The A320, which recently surpassed Boeing’s 737 as the most-delivered aircraft model, is at the center of the disruption following newly identified defects in structural panels.
Airbus engineers have uncovered flaws across a wider range of A320 fuselage panels as they prepare to examine hundreds of aircraft. About 40% of the affected jets remain on the production line, Reuters reported, citing a presentation shown to airlines.
The components, made by Sofitec Aero, were found to have incorrect thickness due to issues linked to stretching and milling processes. The industrial setback emerged shortly after a separate software-related update involving thousands of A320s over the weekend.
Chief Executive Guillaume Faury said on Tuesday that the fuselage panel issue also weighed on November deliveries. The company will release its monthly data on Friday.
Jefferies analyst Chloe Lemarie said the disruption arrives late in what was already a back-loaded year, forcing Airbus to trim its output plan.

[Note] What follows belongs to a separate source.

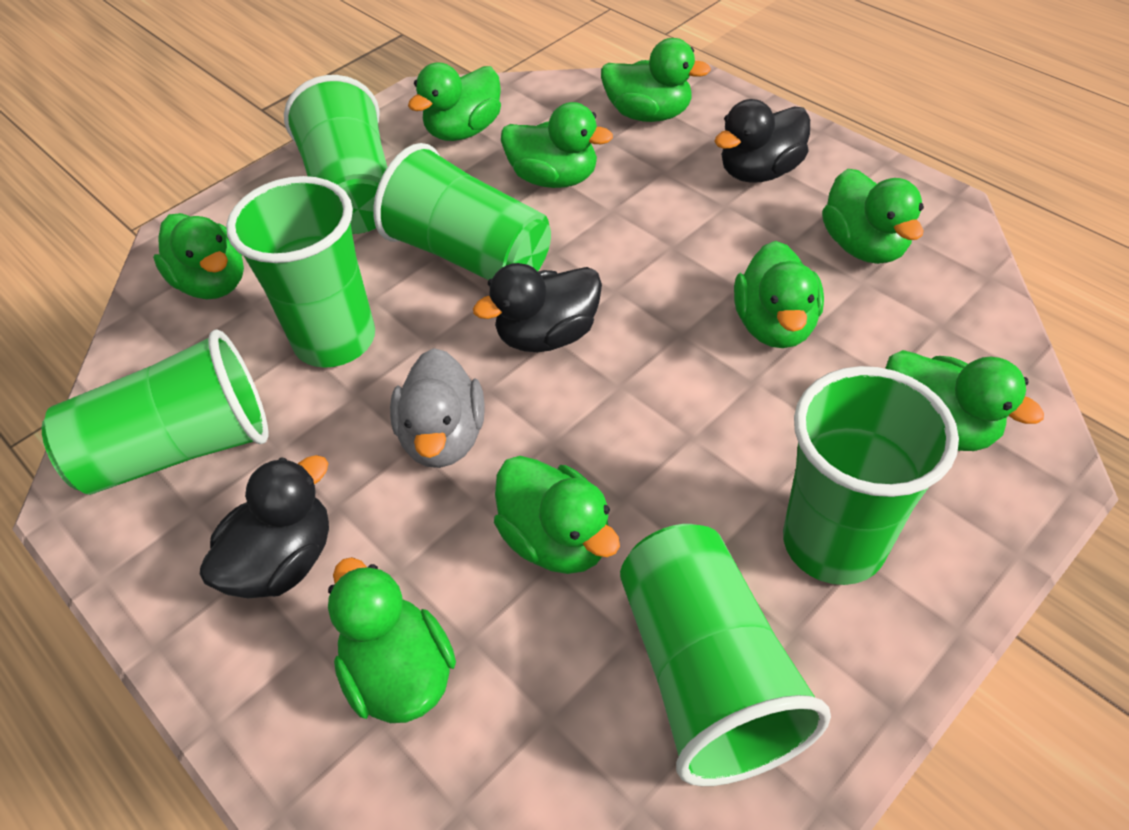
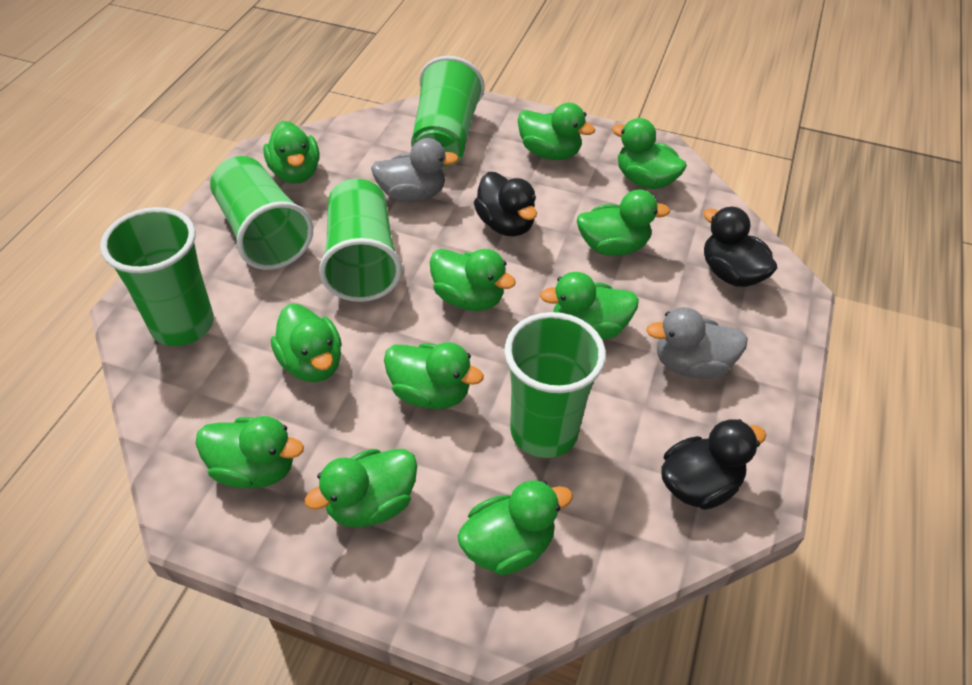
green cup: 6 -> 5
green duck: 9 -> 11
grey duck: 1 -> 2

She noted that the inspection process is the main reason for the cut, but added that “the 30 aircraft removed from the delivery guide this year are not all expected to require a parts change, but for now only require a non-destructive test to be performed."
The brokerage reduced its Airbus price target to €230 from €235, and cut its 2025 delivery assumption to 917 from 957 to reflect the updated guidance. Also, it now expects EBIT to land closer to the €7 billion mark.
Lemarie added that elevated inventory levels are likely to persist into year-end and trimmed the free cash flow (FCF) estimate accordingly to €3.8 billion, though she maintained expectations for a strong net cash position and a planned €1 billion buyback in 2026
Jefferies also cut its earnings per share (EPS) estimate by 4% in 2025 and by 6% in 2026.